# dry washer plans



## jpdriver1 (Oct 28, 2011)

anyone have a pdf version of dry washer plans they could email ?? looking to start desert prospecting -- thank you


----------



## johnny309 (Dec 8, 2011)

You are kidding right?
Never heard of the word ....GOOGLE....?
If you are for ..reale interesed....just give a PM.....


----------



## Smack (Dec 9, 2011)

I've heard of it. Think I would rather use my metal detector, less dust.


----------



## Elfs (Dec 9, 2011)

jpdriver go check out treasurenet. In the gold prospecting forum is a drywashing forum with man cool home builds.


----------



## jpdriver1 (Dec 21, 2011)

thanks for the info


----------



## Geo (Dec 22, 2011)

there are quite a few different types. some uses a bellows type setup that pump up and down, some use an air pump that blows a steady stream of air (like a leaf blower). some use a combination of air and vibration (personally i like these better) to move material across the riffles. my dad had a contraption that used a wet/dry vac that sucked material through a fitting that ran through the side of a drum near the top. it drew sand across a baffle inside the drum that was shaped like the old bead type cats. the air flow would pull the lighter blonde sands straight through and the heavier blacks would concentrate and fall through holes in the bottom of the baffle into the drum. it wasnt 100% but it did concentrate really well.


----------



## jimmydolittle (Dec 22, 2011)

There is a set of plans on Ebay built with a leaf blower.
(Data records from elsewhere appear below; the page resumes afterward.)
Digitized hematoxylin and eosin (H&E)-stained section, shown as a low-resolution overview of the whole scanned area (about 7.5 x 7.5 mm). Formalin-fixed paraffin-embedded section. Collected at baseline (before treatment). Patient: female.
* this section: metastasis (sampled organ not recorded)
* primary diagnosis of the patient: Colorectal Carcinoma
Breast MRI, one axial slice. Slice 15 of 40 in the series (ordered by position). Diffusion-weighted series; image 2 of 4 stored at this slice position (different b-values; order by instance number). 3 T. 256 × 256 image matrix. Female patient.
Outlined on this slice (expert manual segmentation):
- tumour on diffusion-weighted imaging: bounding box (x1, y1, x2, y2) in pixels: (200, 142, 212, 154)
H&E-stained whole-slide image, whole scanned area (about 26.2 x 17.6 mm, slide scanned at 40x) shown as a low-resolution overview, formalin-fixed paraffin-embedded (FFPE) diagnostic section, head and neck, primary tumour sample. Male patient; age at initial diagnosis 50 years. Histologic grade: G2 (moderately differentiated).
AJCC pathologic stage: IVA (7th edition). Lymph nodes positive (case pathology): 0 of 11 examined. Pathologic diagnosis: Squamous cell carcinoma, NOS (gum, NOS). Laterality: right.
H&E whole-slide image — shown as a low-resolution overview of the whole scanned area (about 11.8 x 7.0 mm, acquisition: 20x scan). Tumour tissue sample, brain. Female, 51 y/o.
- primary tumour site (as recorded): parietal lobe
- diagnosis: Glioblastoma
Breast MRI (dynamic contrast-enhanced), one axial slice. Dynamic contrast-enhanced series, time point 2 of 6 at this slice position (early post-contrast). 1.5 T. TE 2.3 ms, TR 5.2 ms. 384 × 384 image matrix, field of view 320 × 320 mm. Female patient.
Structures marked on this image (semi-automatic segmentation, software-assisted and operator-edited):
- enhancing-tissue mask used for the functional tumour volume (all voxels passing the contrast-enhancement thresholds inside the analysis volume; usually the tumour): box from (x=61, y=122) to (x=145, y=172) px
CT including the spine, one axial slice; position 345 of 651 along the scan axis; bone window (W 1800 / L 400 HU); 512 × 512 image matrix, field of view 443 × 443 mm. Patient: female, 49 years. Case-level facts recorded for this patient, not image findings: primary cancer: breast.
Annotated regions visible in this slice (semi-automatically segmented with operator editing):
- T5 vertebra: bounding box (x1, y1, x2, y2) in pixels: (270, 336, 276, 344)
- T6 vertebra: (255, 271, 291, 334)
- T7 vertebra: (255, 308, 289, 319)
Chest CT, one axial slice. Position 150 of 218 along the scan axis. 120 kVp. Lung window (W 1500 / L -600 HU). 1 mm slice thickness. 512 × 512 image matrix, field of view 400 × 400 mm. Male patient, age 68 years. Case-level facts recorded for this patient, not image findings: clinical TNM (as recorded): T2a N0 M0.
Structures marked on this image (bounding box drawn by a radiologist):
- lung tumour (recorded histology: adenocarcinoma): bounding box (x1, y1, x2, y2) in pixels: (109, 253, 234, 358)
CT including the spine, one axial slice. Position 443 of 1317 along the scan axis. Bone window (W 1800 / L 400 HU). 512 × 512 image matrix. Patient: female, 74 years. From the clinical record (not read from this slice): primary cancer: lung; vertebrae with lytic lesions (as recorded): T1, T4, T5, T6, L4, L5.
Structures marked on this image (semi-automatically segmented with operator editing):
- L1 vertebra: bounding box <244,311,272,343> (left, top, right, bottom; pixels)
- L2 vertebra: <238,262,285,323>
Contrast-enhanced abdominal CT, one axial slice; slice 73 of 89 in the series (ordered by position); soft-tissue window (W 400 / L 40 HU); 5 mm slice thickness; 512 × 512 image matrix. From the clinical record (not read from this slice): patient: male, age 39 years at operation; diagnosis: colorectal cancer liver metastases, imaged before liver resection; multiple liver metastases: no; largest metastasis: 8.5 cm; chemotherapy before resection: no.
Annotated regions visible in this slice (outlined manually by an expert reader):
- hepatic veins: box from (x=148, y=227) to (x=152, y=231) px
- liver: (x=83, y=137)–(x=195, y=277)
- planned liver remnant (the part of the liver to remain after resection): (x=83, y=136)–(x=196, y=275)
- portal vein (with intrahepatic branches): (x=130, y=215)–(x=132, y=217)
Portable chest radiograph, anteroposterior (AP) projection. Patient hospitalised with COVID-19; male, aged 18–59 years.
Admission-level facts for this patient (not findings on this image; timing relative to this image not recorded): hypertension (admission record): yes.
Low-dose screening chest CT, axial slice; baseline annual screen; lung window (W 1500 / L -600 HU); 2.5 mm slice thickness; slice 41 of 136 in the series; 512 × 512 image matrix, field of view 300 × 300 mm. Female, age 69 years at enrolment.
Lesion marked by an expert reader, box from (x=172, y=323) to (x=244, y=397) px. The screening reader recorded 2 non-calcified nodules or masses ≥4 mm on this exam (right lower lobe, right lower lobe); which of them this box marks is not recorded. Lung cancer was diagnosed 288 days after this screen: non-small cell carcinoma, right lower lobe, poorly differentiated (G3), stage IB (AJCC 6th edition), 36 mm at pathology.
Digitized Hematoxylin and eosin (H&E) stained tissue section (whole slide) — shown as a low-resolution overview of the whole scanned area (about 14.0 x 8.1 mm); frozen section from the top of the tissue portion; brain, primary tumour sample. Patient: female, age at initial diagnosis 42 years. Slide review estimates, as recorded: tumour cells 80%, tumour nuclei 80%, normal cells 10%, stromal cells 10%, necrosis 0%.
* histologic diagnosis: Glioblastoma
Looks kind of flimsy to me though.http://www.ebay.com/itm/Leaf-Blower-Powered-Drywasher-Plan-Gold-Panning-Mining-/120667298466?pt=LH_DefaultDomain_0&hash=item1c1854daa2


----------



## bubba (Jan 19, 2012)

Vibration works the best. Whatever you come up with, the material passing through it must be bone dry or you are wasting your time. Dig a hole deeper than about 3 inches, and you are going to have to find a way to dry that dirt before you can get liberation.


----------